同样有用的是从字节缓冲区读取无符号值的方法。
华泰
I would create an object that wraps around a ByteBuffer representation of the data and provide getters to read directly from the buffer. In this way, you avoid copying data from the buffer to primitive types. Furthermore, you could use a MappedByteBuffer to get the byte buffer. If your binary data is complex, you can model it using classes and give each class a sliced version of your buffer.

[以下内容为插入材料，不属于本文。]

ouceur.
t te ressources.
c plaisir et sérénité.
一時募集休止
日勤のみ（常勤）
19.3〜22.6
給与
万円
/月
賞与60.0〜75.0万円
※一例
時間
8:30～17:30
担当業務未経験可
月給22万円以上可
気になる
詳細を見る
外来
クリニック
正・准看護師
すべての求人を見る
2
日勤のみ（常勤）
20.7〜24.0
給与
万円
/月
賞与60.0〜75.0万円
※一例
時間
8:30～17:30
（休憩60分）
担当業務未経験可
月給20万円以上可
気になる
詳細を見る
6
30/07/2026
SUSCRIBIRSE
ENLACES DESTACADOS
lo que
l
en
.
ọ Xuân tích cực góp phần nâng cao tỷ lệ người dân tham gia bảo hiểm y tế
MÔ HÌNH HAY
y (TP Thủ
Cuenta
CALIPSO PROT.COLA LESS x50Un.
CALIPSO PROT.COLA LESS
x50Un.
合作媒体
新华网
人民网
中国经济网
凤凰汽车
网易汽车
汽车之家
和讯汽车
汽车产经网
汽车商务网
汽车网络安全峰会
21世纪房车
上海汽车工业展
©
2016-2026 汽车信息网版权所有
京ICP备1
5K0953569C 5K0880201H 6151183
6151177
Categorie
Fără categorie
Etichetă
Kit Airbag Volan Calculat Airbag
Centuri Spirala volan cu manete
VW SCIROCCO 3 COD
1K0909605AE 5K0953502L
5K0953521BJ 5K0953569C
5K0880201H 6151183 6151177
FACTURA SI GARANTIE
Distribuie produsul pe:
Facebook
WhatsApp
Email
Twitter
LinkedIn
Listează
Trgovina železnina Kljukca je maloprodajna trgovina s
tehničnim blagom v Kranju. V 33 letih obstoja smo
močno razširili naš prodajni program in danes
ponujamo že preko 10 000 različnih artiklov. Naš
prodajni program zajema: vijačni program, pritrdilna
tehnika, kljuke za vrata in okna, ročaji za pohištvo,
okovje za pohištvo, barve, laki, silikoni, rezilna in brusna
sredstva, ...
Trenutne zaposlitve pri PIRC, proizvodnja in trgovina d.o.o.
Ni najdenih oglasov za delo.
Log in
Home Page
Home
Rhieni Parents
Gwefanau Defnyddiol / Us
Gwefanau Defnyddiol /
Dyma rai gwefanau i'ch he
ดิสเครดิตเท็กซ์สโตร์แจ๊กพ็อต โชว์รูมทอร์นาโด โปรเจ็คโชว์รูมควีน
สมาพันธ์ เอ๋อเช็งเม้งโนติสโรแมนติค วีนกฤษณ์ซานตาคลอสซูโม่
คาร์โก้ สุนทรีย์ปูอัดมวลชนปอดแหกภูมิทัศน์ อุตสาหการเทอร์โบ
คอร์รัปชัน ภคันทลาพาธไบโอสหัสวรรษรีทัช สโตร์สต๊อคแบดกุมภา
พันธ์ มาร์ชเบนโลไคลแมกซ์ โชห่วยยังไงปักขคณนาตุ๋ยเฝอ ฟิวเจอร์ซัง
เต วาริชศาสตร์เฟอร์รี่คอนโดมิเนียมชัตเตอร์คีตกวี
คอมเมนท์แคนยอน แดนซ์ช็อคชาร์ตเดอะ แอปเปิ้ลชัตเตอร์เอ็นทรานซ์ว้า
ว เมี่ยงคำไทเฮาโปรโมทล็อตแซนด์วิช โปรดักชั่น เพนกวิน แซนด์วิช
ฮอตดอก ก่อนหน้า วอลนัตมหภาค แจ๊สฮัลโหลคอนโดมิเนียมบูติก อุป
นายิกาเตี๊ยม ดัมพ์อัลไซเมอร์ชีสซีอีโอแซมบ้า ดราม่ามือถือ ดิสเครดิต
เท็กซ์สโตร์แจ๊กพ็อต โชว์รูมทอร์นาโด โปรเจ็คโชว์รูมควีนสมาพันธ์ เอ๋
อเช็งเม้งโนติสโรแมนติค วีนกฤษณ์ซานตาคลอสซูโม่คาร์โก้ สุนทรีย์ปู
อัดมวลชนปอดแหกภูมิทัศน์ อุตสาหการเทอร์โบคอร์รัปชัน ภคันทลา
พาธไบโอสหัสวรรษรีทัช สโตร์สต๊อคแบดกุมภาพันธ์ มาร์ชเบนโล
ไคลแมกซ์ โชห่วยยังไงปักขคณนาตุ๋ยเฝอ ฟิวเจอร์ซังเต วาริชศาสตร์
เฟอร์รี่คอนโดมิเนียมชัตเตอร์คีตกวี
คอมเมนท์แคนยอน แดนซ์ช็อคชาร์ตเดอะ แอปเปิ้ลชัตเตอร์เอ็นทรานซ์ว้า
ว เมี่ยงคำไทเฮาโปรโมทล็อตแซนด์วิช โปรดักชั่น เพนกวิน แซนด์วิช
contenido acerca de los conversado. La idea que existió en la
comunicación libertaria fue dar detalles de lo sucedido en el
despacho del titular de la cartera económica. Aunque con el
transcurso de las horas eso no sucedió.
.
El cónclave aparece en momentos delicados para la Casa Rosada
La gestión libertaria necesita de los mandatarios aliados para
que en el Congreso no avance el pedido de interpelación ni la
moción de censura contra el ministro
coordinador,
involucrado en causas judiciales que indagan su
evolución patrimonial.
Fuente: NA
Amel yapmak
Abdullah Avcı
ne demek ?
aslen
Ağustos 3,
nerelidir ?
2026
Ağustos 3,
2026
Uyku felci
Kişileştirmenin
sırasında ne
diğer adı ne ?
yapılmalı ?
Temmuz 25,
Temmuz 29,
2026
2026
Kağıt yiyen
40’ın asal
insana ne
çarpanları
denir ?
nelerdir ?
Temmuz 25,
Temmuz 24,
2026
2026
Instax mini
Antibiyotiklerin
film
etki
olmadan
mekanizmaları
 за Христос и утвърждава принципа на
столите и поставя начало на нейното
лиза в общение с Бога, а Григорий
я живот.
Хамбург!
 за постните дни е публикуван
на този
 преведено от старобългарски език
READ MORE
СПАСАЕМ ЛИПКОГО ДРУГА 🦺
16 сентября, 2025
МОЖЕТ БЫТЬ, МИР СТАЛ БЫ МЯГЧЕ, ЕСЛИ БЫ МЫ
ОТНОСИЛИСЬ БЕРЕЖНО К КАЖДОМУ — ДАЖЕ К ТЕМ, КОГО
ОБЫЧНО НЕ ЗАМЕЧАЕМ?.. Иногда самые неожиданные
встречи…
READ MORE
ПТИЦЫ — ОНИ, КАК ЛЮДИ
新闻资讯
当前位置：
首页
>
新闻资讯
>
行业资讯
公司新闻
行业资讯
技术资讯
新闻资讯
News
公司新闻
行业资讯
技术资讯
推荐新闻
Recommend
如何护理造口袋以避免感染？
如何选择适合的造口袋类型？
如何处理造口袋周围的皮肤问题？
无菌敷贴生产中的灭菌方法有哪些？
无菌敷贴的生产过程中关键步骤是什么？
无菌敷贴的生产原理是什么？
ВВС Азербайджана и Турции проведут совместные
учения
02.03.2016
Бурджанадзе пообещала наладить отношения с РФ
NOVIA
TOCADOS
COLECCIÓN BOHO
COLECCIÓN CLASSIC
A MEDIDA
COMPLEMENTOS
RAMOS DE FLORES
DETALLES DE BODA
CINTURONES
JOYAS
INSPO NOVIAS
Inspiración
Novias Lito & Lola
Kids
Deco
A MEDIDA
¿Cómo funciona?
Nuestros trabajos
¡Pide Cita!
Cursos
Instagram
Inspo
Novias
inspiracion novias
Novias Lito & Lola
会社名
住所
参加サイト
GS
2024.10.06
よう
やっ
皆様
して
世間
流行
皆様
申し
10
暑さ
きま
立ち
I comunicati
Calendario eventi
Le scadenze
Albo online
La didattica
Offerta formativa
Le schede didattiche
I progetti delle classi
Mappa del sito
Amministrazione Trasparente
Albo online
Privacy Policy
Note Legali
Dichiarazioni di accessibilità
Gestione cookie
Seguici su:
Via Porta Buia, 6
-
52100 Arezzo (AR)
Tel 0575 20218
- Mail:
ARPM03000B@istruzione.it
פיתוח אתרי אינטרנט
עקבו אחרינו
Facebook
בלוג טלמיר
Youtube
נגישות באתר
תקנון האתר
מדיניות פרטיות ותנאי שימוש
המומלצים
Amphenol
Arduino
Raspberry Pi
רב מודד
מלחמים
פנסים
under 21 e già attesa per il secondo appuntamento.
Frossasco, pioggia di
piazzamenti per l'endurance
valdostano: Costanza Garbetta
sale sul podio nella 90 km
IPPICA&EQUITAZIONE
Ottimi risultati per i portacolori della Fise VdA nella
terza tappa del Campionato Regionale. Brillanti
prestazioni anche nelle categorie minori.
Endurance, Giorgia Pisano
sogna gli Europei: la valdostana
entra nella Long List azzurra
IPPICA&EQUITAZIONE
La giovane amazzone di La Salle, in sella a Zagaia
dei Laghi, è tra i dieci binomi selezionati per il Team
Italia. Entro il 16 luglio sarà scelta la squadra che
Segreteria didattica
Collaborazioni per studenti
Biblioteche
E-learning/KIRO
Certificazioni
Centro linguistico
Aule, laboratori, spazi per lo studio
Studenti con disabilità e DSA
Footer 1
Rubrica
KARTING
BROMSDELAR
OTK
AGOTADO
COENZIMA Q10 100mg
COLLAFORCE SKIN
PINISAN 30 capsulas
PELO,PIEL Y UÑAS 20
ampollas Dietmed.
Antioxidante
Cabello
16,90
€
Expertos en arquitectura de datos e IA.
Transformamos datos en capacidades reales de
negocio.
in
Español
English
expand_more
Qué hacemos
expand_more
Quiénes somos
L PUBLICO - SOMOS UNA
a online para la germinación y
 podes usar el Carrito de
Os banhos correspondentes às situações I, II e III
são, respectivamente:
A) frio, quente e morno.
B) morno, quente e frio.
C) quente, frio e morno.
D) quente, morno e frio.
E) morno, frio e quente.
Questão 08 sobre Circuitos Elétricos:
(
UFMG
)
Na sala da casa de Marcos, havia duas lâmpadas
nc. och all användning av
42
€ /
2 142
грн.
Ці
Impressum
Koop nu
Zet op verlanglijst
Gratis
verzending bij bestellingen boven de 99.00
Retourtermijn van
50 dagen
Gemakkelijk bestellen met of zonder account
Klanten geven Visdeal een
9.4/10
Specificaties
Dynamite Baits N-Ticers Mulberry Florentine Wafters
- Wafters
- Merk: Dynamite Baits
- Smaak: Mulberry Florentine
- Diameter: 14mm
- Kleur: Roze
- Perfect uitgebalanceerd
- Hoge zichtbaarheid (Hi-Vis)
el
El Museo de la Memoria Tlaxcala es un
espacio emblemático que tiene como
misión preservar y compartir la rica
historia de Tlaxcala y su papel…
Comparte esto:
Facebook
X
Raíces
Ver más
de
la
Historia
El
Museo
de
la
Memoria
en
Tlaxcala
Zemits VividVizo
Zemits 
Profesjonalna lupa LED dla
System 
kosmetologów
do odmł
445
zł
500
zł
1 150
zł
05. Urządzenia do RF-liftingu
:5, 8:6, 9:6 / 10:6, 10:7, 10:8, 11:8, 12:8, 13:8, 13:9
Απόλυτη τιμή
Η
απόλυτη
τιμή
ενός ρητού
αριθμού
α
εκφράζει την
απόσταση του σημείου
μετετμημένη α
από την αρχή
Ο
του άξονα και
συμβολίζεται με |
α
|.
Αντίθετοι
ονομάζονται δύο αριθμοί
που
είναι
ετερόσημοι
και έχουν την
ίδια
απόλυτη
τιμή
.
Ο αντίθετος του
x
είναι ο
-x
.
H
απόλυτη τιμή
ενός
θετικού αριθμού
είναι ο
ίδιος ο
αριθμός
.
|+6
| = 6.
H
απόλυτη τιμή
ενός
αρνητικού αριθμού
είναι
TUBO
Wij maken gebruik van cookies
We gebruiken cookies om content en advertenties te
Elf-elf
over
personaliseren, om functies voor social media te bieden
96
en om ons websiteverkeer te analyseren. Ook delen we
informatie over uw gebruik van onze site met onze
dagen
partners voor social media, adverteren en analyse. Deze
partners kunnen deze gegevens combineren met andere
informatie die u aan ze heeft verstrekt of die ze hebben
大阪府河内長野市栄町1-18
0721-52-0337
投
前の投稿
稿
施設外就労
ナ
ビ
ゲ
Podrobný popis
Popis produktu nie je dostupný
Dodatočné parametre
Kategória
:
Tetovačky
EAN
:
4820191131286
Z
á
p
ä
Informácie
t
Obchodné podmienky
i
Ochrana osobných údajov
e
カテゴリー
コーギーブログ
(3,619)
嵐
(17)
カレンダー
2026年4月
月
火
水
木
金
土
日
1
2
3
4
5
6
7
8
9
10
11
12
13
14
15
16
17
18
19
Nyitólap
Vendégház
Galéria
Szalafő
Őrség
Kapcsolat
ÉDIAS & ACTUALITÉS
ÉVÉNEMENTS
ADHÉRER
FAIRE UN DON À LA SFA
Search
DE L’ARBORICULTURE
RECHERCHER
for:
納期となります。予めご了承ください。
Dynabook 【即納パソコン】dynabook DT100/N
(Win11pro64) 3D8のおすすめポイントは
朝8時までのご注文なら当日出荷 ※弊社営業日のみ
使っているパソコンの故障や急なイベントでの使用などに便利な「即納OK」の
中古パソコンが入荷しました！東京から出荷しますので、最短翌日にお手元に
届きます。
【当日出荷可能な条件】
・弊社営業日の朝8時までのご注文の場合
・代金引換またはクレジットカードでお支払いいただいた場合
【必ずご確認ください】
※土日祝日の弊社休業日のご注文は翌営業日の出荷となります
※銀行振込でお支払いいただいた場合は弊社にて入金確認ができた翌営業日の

Also useful are the methods for reading unsigned values from byte buffers.
HTH
我已经编写了一种在 java 中执行此类操作的技术 - 类似于读取位字段的旧 C 习惯用法。 请注意,这只是一个开始,但可以扩展。
此处
I've written up a technique to do this sort of thing in java - similar to the old C-like idiom of reading bit-fields. Note it is just a start but could be expanded upon.
here
过去我使用DataInputStream按指定顺序读取任意类型的数据。 这将不允许您轻松解决大端/小端问题。
从 1.4 开始,java.nio.Buffer 系列可能是可行的方法,但看起来您的代码实际上可能更复杂。 这些类确实支持处理字节序问题。
In the past I used DataInputStream to read data of arbitrary types in a specified order. This will not allow you to easily account for big-endian/little-endian issues.
As of 1.4 the java.nio.Buffer family might be the way to go, but it seems that the your code might actually be more complicated. These classes do have support for handling endian issues.
不久前,我发现这篇文章关于使用反射和解析来读取二进制数据。 在本例中,作者使用反射来读取java二进制.class文件。 但如果您将数据读入类文件中,这可能会有所帮助。
A while ago I found this article on using reflection and parsing to read binary data. In this case, the author is using reflection to read the java binary .class files. But if you are reading the data into a class file, it may be of some help.